I checked off a few things on my to do list and tried to write. Nothing was flowing.

Reluctantly, I picked up the Bible. It felt forced and I was tempted to put it down almost immediately. I was reading the words on the page but my heart and my thoughts were elsewhere.

But as I read, I knew I needed this.

I know that when I feel my lowest, I need to force feed myself Scripture.

Even when it feels like eating sawdust. Dry. Lifeless. Tasteless.

As I read, I prayed, “Help me to see You in this. Meet me here.”

I was reading the second half of Zechariah. So many prophecies about Jesus that I hadn’t realized before. So many confirmations that Christ was a saving King, who was pierced for us.
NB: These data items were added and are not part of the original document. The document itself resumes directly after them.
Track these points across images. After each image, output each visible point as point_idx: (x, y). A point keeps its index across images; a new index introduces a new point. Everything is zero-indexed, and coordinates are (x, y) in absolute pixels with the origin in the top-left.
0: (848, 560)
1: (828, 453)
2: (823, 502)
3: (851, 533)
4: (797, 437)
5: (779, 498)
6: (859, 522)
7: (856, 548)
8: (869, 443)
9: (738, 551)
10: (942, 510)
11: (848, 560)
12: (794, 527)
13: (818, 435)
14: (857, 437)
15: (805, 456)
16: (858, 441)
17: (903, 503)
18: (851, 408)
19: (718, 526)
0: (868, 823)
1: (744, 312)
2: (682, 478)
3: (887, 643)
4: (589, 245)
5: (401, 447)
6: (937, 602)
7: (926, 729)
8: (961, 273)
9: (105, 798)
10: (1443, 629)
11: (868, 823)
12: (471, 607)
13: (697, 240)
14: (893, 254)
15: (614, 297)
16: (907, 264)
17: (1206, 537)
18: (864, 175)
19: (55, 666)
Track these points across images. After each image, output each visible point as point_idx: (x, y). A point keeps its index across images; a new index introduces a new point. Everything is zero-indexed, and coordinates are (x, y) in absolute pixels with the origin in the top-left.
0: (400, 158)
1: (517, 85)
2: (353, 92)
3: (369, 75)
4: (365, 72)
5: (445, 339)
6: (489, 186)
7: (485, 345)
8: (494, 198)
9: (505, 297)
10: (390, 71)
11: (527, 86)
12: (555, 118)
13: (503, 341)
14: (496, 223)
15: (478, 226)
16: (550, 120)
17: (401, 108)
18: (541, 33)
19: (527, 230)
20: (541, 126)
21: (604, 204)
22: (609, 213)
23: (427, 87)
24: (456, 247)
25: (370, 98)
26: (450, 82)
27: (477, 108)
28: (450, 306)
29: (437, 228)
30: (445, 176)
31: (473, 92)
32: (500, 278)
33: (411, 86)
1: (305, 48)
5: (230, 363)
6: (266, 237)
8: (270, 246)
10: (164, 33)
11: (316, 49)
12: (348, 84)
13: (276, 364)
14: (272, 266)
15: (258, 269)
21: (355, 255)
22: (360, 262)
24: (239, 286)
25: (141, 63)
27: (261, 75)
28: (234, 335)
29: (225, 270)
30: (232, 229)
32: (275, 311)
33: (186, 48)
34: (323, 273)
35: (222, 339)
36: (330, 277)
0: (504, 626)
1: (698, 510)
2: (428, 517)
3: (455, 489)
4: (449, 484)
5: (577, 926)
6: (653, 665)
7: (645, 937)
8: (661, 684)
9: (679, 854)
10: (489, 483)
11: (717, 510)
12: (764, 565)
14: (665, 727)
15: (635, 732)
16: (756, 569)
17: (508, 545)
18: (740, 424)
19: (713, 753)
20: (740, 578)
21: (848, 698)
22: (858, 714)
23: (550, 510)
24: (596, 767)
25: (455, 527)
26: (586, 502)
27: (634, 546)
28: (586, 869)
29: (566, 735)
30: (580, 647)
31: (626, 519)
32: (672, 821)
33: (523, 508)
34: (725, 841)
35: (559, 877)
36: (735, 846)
I pulled out my journal reluctantly and started writing. I wrote down the verses that I was drawn to and wrote them in red pen. For a few minutes I pondered and jotted down what the Lord could be saying to me through them.

There was nothing earth shattering, but I kept reading and writing.

Then I wrote down how I was feeling. All of my frustrations. My irritations. My disappointments.

I chose not to filter these pent up emotions but rather vented them all to God. I felt the freedom to tell the Lord how I was feeling. The Psalms taught me that. They taught me how to honestly lament.

As I was writing, and voicing my disappointments to God, rays of hope started squeezing in between my words. Words of Scripture made their way onto my page, recollections of memorized truths. Just like sun breaks through the clouds, God was breaking through my heart.

“On that day there shall be a fountain opened for the house of David and all the inhabitants of Jerusalem, to cleanse them from sin and uncleanness.” (Zechariah 13:1)

I needed this. To be cleansed from my sin and unrighteousness. Things were hard, but at the same time I saw, as I had seen in Zechariah, a glorious picture of how things will be one day. On that day, living waters will flow out of Jerusalem. On that day, there will be no more darkness. On that day, the Lord will be king over all the earth.

My suffering is not forever. It will end. But the glory of the gospel is unending. I need to keep looking at the cross.

Slowly, my irritation started to dissipate. Through nothing in particular but the cumulative effect of the Word flowing over me, my focus moved away from myself and onto the Lord.

As I reflected back on my children, my husband, my friends, I realized the problem was with me. Not them. I was the one being irritating. But it was easier to fixate on their shortcomings than my own.

I find it’s always easier to fixate on other people’s shortcomings than my own. 

And unless I take the time to reflect on what I’m feeling, I can’t see the log in my own eye.

I become entrenched in my own position, convinced I am right. Everything I am saying makes sense. It usually does when I am at the center of the universe.

But when I sit alone with the Lord, He gently shows me what I need to see. And my perspective on life changes. My world is bigger than just me.

I finished my time with the Lord full of hope. My situation was unchanged and yet God had met me.

He is ever faithful, even on wet miserable days when all I can think about is myself.